I have also demonstrated how English is experienced as a double-edged sword by my interlocutors. On the one hand, it is believed to be a powerful vehicle of class mobility, which makes it a highly valued form of capital. English is widely spoken of as a social good and a tool of empowerment. On the other hand, for precisely the same reason, it is also experienced as very threatening, particularly to people who possess other forms of class cultural capital, the meaning and value of which have in various ways come to be altered, diminished, or perceived differently because of their English. While people spoke of the transformative potential of English, they also spoke of it as a superficial index of value, and something that could prevent their ‘actual level’ and ‘real potential’ from being seen.

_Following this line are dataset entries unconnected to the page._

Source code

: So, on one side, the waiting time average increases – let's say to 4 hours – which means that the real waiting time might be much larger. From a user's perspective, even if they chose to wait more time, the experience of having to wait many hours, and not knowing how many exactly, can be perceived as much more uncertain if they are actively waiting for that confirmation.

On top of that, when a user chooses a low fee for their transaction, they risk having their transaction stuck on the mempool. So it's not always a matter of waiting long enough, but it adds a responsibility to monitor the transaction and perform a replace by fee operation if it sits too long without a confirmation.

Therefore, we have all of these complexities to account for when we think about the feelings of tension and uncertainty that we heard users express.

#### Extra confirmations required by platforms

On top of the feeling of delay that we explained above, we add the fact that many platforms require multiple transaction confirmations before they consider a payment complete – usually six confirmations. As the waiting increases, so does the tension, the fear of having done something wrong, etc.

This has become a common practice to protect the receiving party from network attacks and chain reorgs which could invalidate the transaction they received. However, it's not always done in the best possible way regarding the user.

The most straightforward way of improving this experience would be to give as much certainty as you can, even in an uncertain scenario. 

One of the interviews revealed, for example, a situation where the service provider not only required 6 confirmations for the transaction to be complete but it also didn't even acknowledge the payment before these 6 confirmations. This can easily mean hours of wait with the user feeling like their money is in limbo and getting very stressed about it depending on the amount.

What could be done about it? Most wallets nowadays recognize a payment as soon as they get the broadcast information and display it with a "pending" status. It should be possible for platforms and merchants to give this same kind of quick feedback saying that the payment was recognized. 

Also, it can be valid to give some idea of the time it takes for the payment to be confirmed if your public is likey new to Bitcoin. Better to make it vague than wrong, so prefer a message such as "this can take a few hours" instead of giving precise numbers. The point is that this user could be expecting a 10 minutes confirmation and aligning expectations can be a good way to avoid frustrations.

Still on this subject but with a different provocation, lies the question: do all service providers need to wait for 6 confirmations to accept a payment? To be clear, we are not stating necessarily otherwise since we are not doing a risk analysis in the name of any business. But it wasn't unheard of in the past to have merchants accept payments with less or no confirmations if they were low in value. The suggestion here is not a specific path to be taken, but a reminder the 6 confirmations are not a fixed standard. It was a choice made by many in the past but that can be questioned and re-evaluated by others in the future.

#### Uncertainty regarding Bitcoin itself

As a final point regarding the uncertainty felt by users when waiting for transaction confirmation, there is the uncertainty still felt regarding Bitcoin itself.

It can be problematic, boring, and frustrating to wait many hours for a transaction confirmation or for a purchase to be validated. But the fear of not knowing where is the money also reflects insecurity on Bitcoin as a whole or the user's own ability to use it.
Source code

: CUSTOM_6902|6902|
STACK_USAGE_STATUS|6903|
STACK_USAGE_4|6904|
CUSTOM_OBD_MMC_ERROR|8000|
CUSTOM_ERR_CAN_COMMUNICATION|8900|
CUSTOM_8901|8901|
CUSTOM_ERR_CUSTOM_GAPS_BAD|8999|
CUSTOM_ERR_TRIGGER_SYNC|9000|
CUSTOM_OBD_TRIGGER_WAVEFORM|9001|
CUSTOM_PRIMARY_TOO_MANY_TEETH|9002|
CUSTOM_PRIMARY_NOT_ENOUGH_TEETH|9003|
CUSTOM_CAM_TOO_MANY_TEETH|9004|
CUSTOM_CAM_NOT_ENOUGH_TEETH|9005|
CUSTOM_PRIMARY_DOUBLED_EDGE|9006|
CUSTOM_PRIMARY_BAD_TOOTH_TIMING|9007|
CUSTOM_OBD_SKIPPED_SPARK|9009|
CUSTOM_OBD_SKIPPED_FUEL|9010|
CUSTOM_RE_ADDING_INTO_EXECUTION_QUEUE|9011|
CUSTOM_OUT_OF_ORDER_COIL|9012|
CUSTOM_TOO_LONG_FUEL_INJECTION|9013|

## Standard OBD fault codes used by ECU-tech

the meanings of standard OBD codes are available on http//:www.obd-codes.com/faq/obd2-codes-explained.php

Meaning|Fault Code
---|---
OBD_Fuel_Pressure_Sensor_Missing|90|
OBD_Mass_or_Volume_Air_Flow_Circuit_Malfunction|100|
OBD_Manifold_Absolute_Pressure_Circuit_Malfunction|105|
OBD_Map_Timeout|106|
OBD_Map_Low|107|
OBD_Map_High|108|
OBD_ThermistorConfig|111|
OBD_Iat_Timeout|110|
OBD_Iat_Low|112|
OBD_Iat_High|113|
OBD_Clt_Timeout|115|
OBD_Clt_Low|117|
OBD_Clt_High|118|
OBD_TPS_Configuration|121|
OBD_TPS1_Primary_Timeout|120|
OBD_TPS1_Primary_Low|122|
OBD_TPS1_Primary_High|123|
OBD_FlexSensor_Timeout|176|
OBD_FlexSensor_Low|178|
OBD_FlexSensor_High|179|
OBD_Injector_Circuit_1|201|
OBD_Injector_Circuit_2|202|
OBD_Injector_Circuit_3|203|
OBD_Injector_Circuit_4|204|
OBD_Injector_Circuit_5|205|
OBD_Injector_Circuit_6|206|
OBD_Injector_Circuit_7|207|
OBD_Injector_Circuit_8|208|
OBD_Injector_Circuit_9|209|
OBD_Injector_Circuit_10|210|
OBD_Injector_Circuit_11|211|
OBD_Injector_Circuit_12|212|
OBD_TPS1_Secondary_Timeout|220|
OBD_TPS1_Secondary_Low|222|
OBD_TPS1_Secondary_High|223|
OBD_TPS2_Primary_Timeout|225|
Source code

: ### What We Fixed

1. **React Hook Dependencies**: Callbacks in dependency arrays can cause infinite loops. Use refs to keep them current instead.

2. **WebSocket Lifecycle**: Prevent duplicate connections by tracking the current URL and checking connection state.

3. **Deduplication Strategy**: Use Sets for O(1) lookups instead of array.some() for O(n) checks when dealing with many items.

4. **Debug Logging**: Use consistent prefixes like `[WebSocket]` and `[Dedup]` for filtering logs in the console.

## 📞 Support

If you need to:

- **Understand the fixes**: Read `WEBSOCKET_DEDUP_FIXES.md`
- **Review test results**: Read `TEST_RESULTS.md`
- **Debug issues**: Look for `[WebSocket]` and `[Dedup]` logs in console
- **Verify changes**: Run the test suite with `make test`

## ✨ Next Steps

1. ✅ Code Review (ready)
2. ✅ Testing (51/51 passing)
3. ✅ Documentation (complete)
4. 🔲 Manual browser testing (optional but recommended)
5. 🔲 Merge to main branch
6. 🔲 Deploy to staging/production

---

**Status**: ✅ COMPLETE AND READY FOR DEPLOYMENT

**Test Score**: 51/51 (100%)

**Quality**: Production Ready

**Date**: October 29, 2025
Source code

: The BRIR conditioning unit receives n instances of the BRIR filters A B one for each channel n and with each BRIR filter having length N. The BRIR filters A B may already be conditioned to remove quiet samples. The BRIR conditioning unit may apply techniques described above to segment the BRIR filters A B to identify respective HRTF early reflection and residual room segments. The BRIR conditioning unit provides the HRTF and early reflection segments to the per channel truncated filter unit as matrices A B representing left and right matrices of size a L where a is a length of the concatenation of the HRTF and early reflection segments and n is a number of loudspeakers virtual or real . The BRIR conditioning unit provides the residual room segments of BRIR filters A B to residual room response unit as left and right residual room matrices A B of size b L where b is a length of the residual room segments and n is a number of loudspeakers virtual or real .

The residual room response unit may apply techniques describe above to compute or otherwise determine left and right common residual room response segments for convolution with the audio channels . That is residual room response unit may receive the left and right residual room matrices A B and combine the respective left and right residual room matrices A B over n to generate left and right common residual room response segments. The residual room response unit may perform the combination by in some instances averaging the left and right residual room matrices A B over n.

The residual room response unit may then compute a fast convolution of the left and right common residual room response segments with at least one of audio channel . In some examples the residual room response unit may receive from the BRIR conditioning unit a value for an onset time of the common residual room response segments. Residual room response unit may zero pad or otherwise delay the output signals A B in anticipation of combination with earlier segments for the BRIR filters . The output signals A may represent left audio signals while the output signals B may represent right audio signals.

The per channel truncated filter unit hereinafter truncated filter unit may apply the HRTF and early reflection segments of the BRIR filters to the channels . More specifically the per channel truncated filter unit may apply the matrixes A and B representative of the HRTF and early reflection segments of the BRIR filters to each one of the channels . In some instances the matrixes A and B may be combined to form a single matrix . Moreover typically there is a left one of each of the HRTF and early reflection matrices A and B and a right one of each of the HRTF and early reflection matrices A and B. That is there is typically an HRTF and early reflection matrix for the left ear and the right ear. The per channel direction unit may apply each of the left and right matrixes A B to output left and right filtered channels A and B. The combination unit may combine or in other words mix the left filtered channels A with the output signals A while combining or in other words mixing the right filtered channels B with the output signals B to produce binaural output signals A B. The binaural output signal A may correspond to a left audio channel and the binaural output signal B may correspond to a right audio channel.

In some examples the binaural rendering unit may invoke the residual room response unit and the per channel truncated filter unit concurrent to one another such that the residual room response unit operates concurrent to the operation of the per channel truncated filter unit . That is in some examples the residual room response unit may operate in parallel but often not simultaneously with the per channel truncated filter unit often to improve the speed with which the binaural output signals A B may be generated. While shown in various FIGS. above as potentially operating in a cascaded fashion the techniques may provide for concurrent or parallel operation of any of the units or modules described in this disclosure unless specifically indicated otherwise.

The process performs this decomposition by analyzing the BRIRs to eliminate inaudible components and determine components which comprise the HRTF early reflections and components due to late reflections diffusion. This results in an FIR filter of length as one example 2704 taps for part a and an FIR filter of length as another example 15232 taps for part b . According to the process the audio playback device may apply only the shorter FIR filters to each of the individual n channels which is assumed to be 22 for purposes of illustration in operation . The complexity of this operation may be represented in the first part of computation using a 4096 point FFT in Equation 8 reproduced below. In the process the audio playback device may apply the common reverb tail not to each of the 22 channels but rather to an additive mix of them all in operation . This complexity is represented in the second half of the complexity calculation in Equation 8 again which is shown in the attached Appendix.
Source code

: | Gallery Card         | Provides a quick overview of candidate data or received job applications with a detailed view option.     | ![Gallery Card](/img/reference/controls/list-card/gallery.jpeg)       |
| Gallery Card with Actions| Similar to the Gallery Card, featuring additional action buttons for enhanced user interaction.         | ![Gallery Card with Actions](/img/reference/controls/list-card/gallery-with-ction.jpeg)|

Sugata Srinivasaraju, an Indian journalist and writer, observes: ‘It is truly sad that the subaltern communities, who have been oppressed for centuries, have been trapped in the argument that the English language will create a level playing field and it alone will ensure their leap to freedom. They will soon realize that there are different kinds of English and economic and social exclusion will take place on this basis.’Footnote 65 As I have demonstrated in this article, my interlocutors were very much aware that there were different types of English being spoken in the city, and that some types were more valued than others. Or, to go back to Vanamala Viswanatha's idea of a ‘Below English Line’, they were aware that there was not one but many ‘English lines’. It was precisely this awareness that made people invest heavily in getting their children into a school where it was felt they would learn good English, and go to great lengths to improve their own English, in order to be able to claim, maintain, or raise their position in the middle class.